著者:石田 麻琴

マーケティングにおける「広告投資」の考え方。後【no.1759】

 「広告投資」についての後編です。

 前編では「広告投資」の役割について、「マーケティングの『判断材料』としての広告投資」をご紹介しました。後編では「実をとる広告投資」について考えていきます。

*CPAとLTVの考え方を知っておく

 「広告投資」が果たす役割は「認知の拡大」と「売上アップ」のふたつが主になると思います。「認知の拡大」については、そのリーチ数が目標達成の指標になりますが、「売上アップ」を目的としたときに知っておきたいのがCPAとLTVのふたつの考え方です。これはECMJコラムを継続して読んでくれている方だと「またか!」という部分があるかもしれません。

 CPAとLTVの違いをシンプルに解説すると、「広告費がペイしているかを広告掲載の時点だけで判断するのがCPA」で「広告費がペイしているかをお客様の継続で判断するのがLTV」になります。あくまでシンプルに表現した場合です。CPAが「Cost Per Acquisition/Cost Per Action」の略、「売上アップ」を広告投資の目的とするならば「Cost Per Acquisition」の方が近いです。また、LTVは「Life Time Value」です。Life Time Valueは広告以外のところでも聞いたことがある言葉かもしれません。

 当然ですが、CPAに比べてLTVは長いスパンでの収益化を考えるので「広告投資」の考え方としてはLTVの方が若干ユルくなります。

*大切なのはデータを残しておくこと

 「広告投資」の判断をCPAでする場合もLTVでする場合も、大切になるのが「広告投資」のデータを残しておくことです。「当たり前だ!」と思われるかもしれませんが、「広告投資」はお金をかけておこなうアクションなので、どこか「お金をさらにいくらかけるか」の話になりやすく、「広告投資」後には広告の検証というよりも「次、何の広告にお金をかけるか」という雰囲気になりがちです。

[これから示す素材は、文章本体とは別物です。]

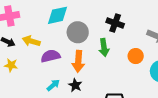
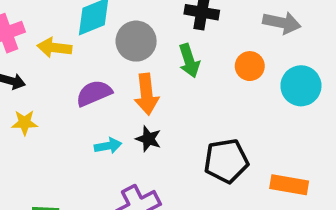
yellow arrow: (31, 41) -> (54, 48), moved
cyan arrow: (53, 85) -> (108, 146), turned 40

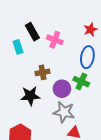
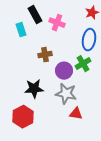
green cross: (81, 82) -> (83, 64), turned 35
black star: (30, 96) -> (34, 89), moved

 広告はどうしても気持ちを前に前にいかせてしまいます。「広告=お金」ですが、人は「お金を掛ける」ごとにお金に支配されていってしまうのです。これが「広告は麻薬」と言われる所以です。自分たちが広告について麻痺してしまいます。ここは冷静に「広告投資」を分析し、そのデータを残しておきましょう。

 データとして残すのは、「いつ(期間やタイミング)、どの広告(リスティング広告やアフィリエイト広告)に、どんな情報(画像やテキスト、製品やサービス)を掲載し、どれくらいの成果(アクセスやコンバージョンや売上)が出たか」です。これはどのような広告に出稿したとしても残しておきたい普遍のデータです。逆に、このデータを残さずに次の「広告投資」をスタートしていたら、それこそ「タチの悪いギャンブル」になってしまいます。

*いずれにせよいつか「広告投資」は必要

 「1→10」にするためか「10→100」にするためか「100→10,000」にするためか、いずれにせよいつかどこかで「広告投資」は必要になります。ソーシャルメディアやコンテンツマーケティング(オウンドメディアサイト)などの活用でインターネット上から「お金ではなく時間というコスト」で認知を拡大できる方法も広がっていますが、再現性や確実性を求めるならば「広告投資」は欠かせません。

 ソーシャルメディアの活用はあくまでその拡散の判断は「情報の受信側」にあります。またコンテンツマーケティングは集客につながるまでにどれくらいの時間を要するかの明確な基準がありません。「広告投資」ならば、成果の検証をおこないながら再現性のある確実性の高い広告とその見せ方の方法を探していくことができます。

 そしてその方法が見つかれば、「商品力(サービス力)×提案力×集客力」の計算式の「集客力」を倍、3倍と上げていけばいいのです。ここまで到達すると、ビジネスとして非常にシンプルです。もっともここまで到達するのが大変なのですが。。